Coastal Contracts Berhad - Uncertainty Surrounding the Renewal of TC7 Contract

Date: 
2024-11-28
Firm: 
TA
Stock: 
Price Target: 
1.63
Price Call: 
HOLD
Last Price: 
1.49
Upside/Downside: 
+0.14 (9.40%)

Review

  • Coastal Contracts Berhad’s (COASTAL) 9MFY24 core profit of RM61.7mn accounted for 46% of ours and 42% of consensus’ full-year forecasts respectively. The results missed expectation due to weaker-than-expected performance in Vessel Chartering and the absence of revenue from TC7, which we had assumed that there will be an extension of contract with no lag.
  • QoQ: COASTAL’s PBT declined significantly, swinging from RM21.8mn to an LBT of RM46.2mn.

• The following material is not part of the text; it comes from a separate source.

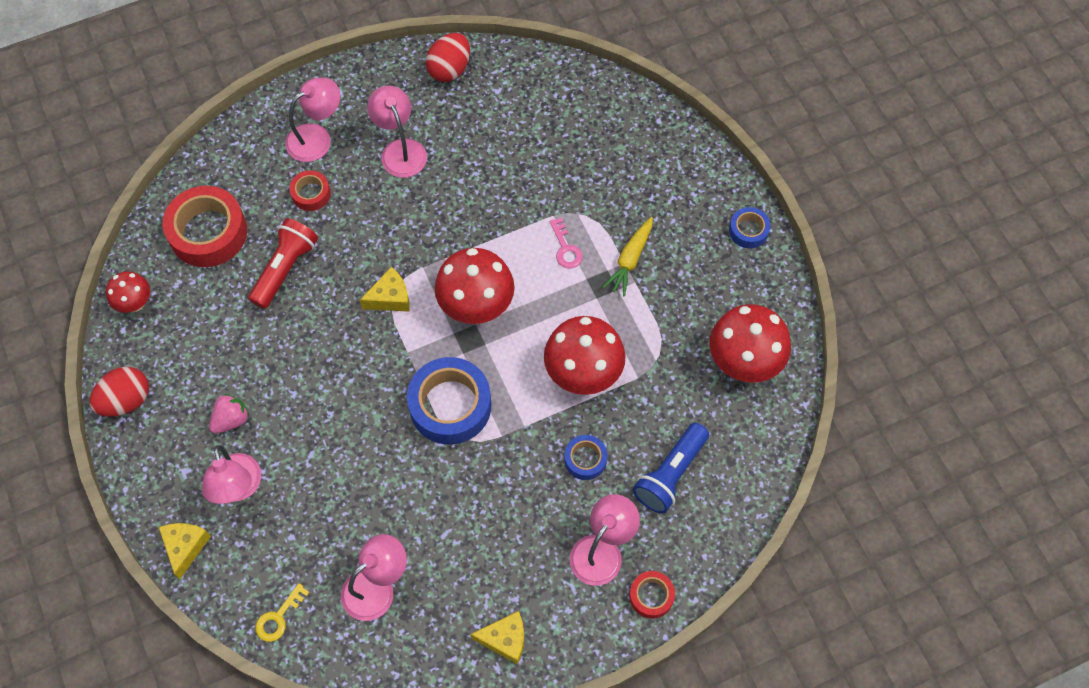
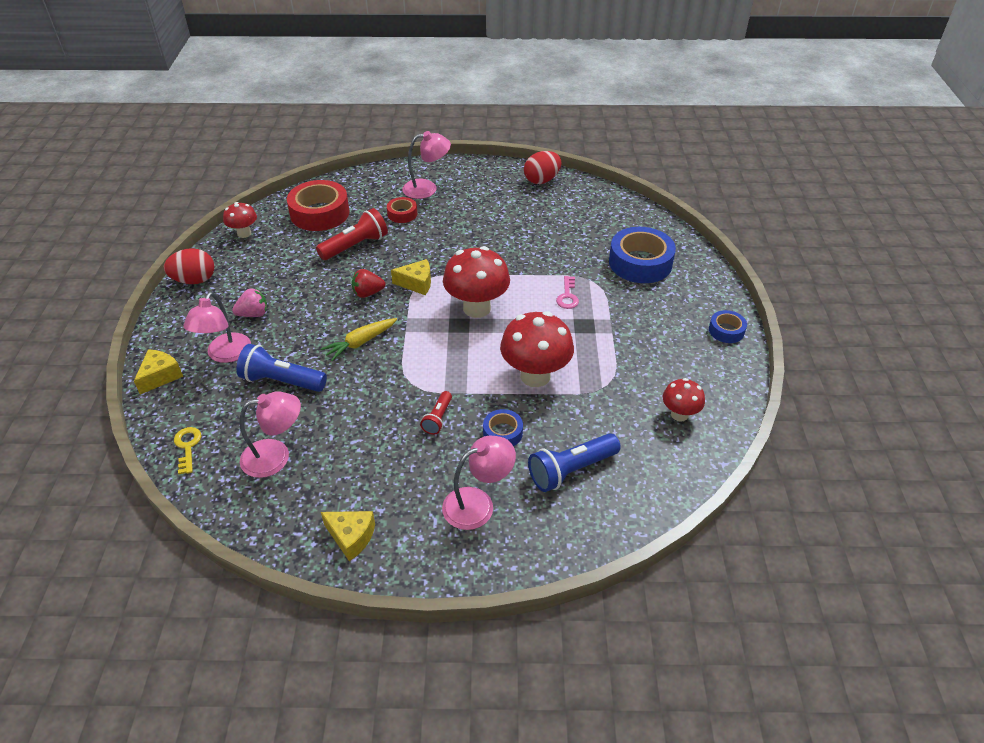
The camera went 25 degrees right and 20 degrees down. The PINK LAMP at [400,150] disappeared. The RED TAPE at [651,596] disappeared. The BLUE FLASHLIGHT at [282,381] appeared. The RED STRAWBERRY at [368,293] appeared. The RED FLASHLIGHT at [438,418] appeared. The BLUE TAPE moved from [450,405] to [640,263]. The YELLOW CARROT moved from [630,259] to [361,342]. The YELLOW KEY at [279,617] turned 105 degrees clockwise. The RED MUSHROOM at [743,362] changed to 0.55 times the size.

This was driven by a 55.0% QoQ drop in vessel chartering revenue, attributed to the liftboat being off-hire for scheduled maintenance from mid-June 2024 to late August 2024. Additionally, there was no revenue contribution from the Shipbuilding and Ship Repair division during the period.
  • YoY: Similarly to QoQ, PBT plunged from PBT of RM87.9mn to LBT of RM46.2mn mainly due to weaker contributions from Vessel Chartering and the absence of revenue from other business segments.

Impact

  • We trimmed our FY24/FY25/FY26 earnings forecasts by 33.0%/48.0%/29.6% respectively as we reflect 3QFY24 earnings and the increased uncertainty surrounding the renewal of the TC7 contract. Pending further clarity from the upcoming analyst briefing and the company’s ability to secure new income streams to offset expiring contracts, additional adjustments may follow.

Outlook

  • PETRONAS has outlined a total CAPEX range of RM50bn to RM60bn annually and RM300bn over the next five years. COASTAL’s robust balance sheet positions the group well to capitalize on growth opportunities during this industry upcycle.
  • The TC7 contract has already expired with no revenue recognized, indicating no extension or continuation. The group’s main earning contributor beyond 2025 is only Papan plant. While discussions for a 5-year contract extension with Pemex, including adding LPG processing capabilities, are ongoing, delays have been noted. COASTAL faces an urgent need to diversify its income streams to mitigate the impact of expiring contracts.
  • Recap COASTAL has been in discussion with luxury hotel operators to be the operator of Pulau Mabul’s luxury resort. The capex for Phase 1 is estimated to be c.RM85mn and the room rate is expected to be more than USD500 per person per night. Considering that phase 1 of the project will take 1-2 years to complete and discussion is still ongoing, we do not expect the Hospitality segment to generate revenue until FY26.

Valuation

  • Following the change in our earnings forecasts, we lower our TP to RM1.63/share (previous RM1.89/share) based on sum-of-parts valuation. Downgrade from Buy to Hold. We view renewal of contracts for TC7 and also new income streams secured as key rerating catalyst for the stock.